Data excerpts:
────────────────

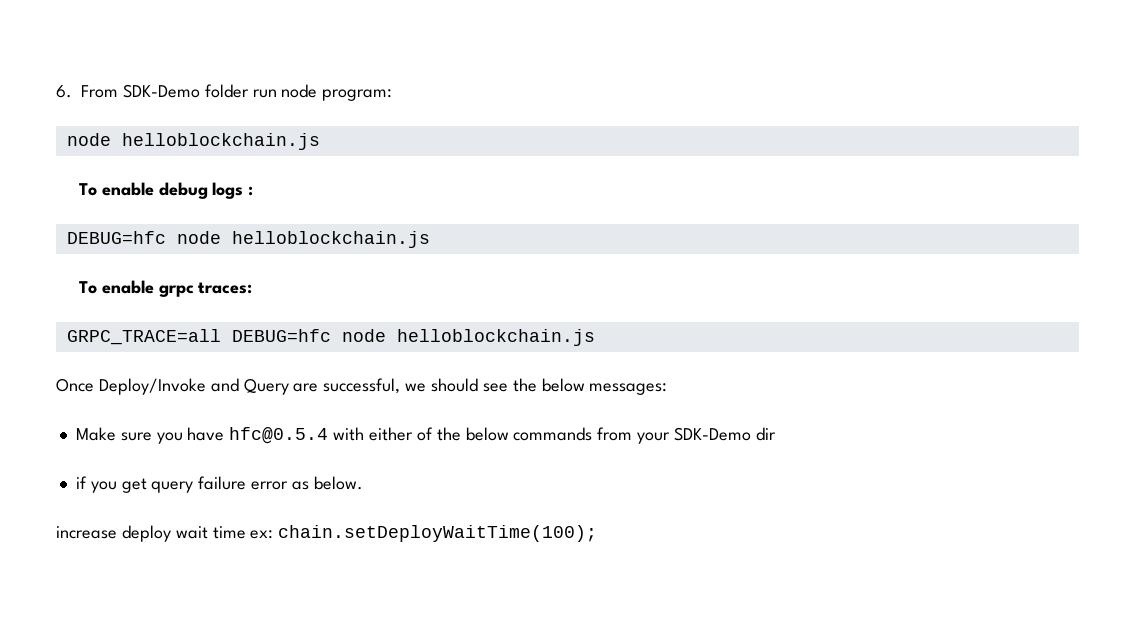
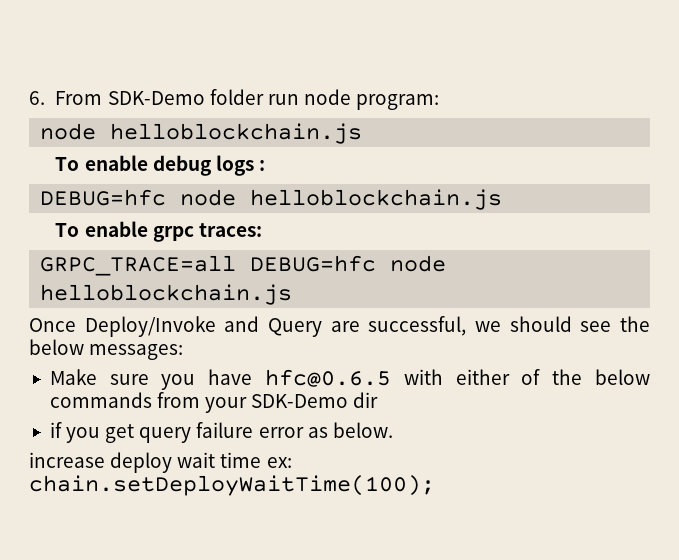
[229,427,329,444] hfc@0.5.4 -> [265,369,392,387] hfc@0.6.5

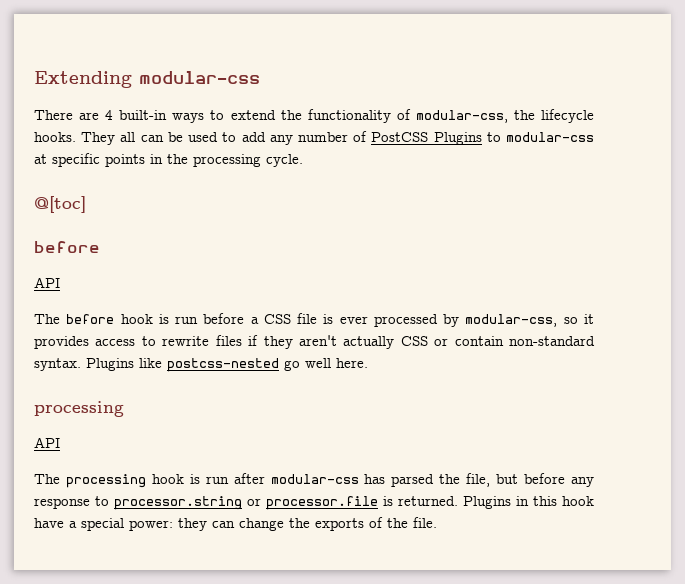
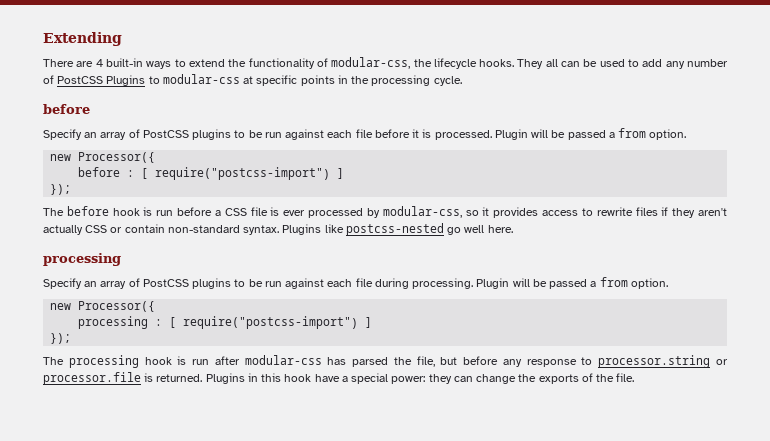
[139,71,260,84] modular-css -> (122, 39) none
[34,196,86,213] [34,241,100,253] [34,277,60,288] @[toc] // before // API -> [43,104,90,114] [43,128,687,140] [50,152,156,163] [78,167,345,180] [50,184,72,195] before // Specify an array of PostCSS plugins to be run against each file before it is processed. Plugin will be passed a from option. // new Processor({ // before : [ require("postcss-import") ] // });
[34,437,60,448] API -> [43,277,668,289] [50,301,156,312] [78,316,373,329] [50,333,72,344] Specify an array of PostCSS plugins to be run against each file during processing. Plugin will be passed a from option. // new Processor({ // processing : [ require("postcss-import") ] // });

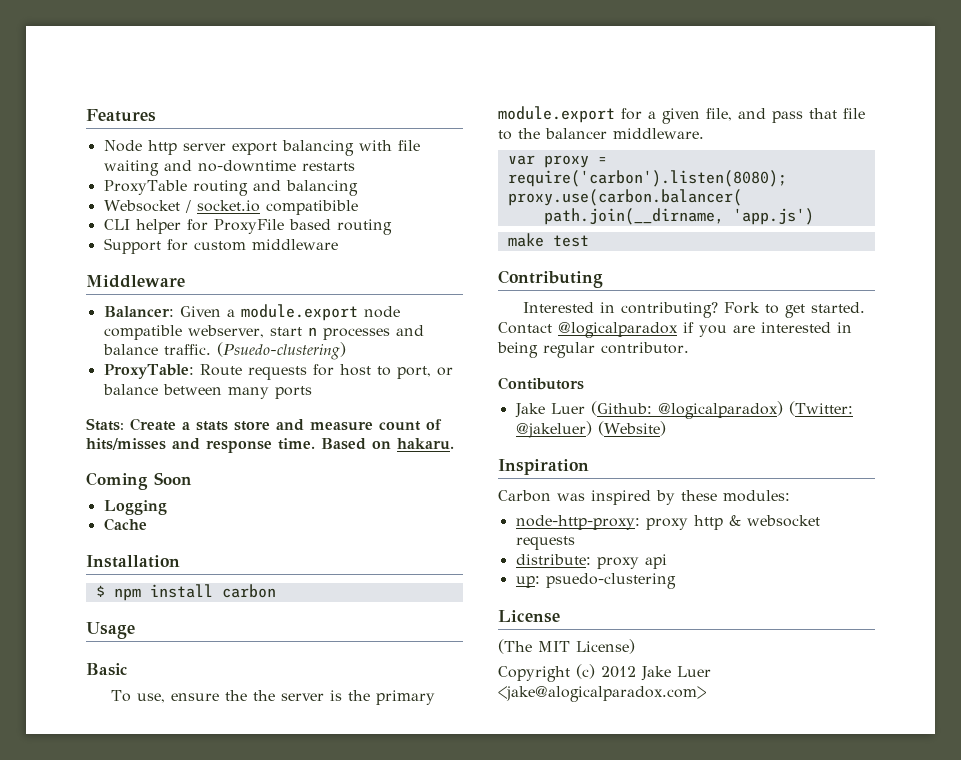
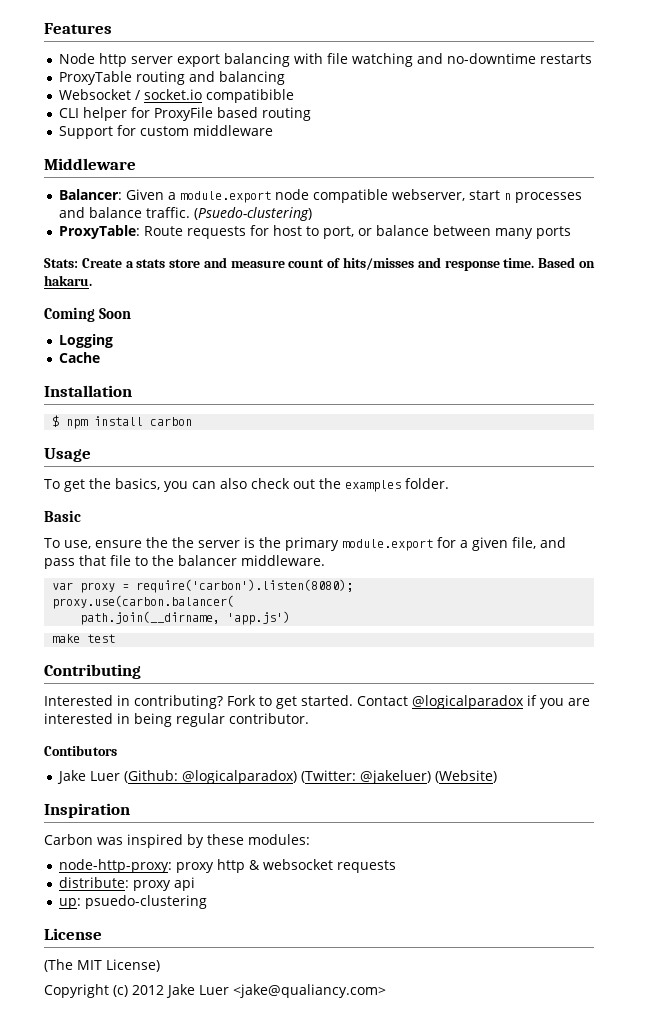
[103,160,159,176] waiting -> [351,53,413,67] watching
(135, 630) none -> [44,478,449,492] // To get the basics, you can also check out the examples folder.
[498,686,706,702] <jake@alogicalparadox.com> -> [233,984,386,998] <jake@qualiancy.com>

────────────────

_PROBLEM DETAILS_. Precisely the lines from the one containing "[34,437,60,448] API ->" to the end of the data above, both included, should be printed; leave the pictures out.

_RESULT FOR THIS EXERCISE_.
[34,437,60,448] API -> [43,277,668,289] [50,301,156,312] [78,316,373,329] [50,333,72,344] Specify an array of PostCSS plugins to be run against each file during processing. Plugin will be passed a from option. // new Processor({ // processing : [ require("postcss-import") ] // });

[103,160,159,176] waiting -> [351,53,413,67] watching
(135, 630) none -> [44,478,449,492] // To get the basics, you can also check out the examples folder.
[498,686,706,702] <jake@alogicalparadox.com> -> [233,984,386,998] <jake@qualiancy.com>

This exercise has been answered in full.